Proses pemakaman dimulai di Banda Aceh sebelum jenazah dibawa ke kampung halamannya di Gampong Rapana, Kecamatan Mutiara, Kabupaten Pidie. Di sana, antusiasme masyarakat tetap tinggi, dengan warga yang datang dari berbagai daerah untuk memberikan penghormatan. Meskipun telah melaksanakan salat jenazah di Banda Aceh, atas permintaan masyarakat setempat, salat jenazah kedua kalinya dilakukan di Masjid Teureubue pada malam harinya.
Saksi mata dari masyarakat, Mirza Marjaya, menyatakan bahwa banyak warga yang rela menunggu berjam-jam untuk memberikan penghormatan terakhir kepada tokoh kunci perdamaian tersebut.
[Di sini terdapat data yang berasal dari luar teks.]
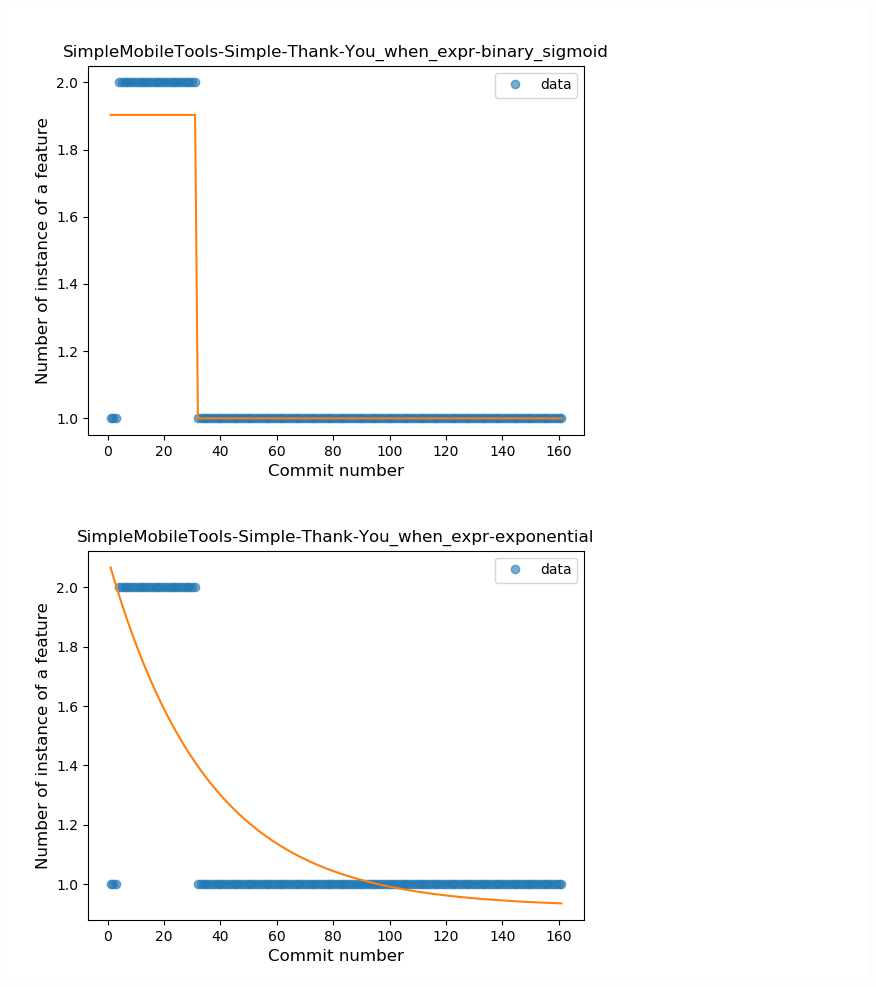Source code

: ![SimpleMobileTools-Simple-Thank-You T10](../plots/SimpleMobileTools-Simple-Thank-You_when_expr_T10.png)
![SimpleMobileTools-Simple-Thank-You T5](../plots/SimpleMobileTools-Simple-Thank-You_when_expr_T5.png)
Sebagai bagian dari momen refleksi, budayawan M. Adli Abdullah menilai prosesi pemakaman ini adalah penghormatan yang layak bagi jasanya.
Zaini Abdullah dimakamkan di kompleks Pesantren Terpadu Hafidh Quran, yang terletak di samping makam ayahnya, Teungku Abdullah Hanafiah. Penempatan lokasi makam ini melambangkan perjalanan hidup Zaini, yang meskipun pernah berjuang di luar negeri, tetap kembali ke tanah kelahiran untuk menuntaskan kehidupannya. Penghormatan ini menegaskan warisan dan pengaruh besarnya bagi masyarakat Aceh.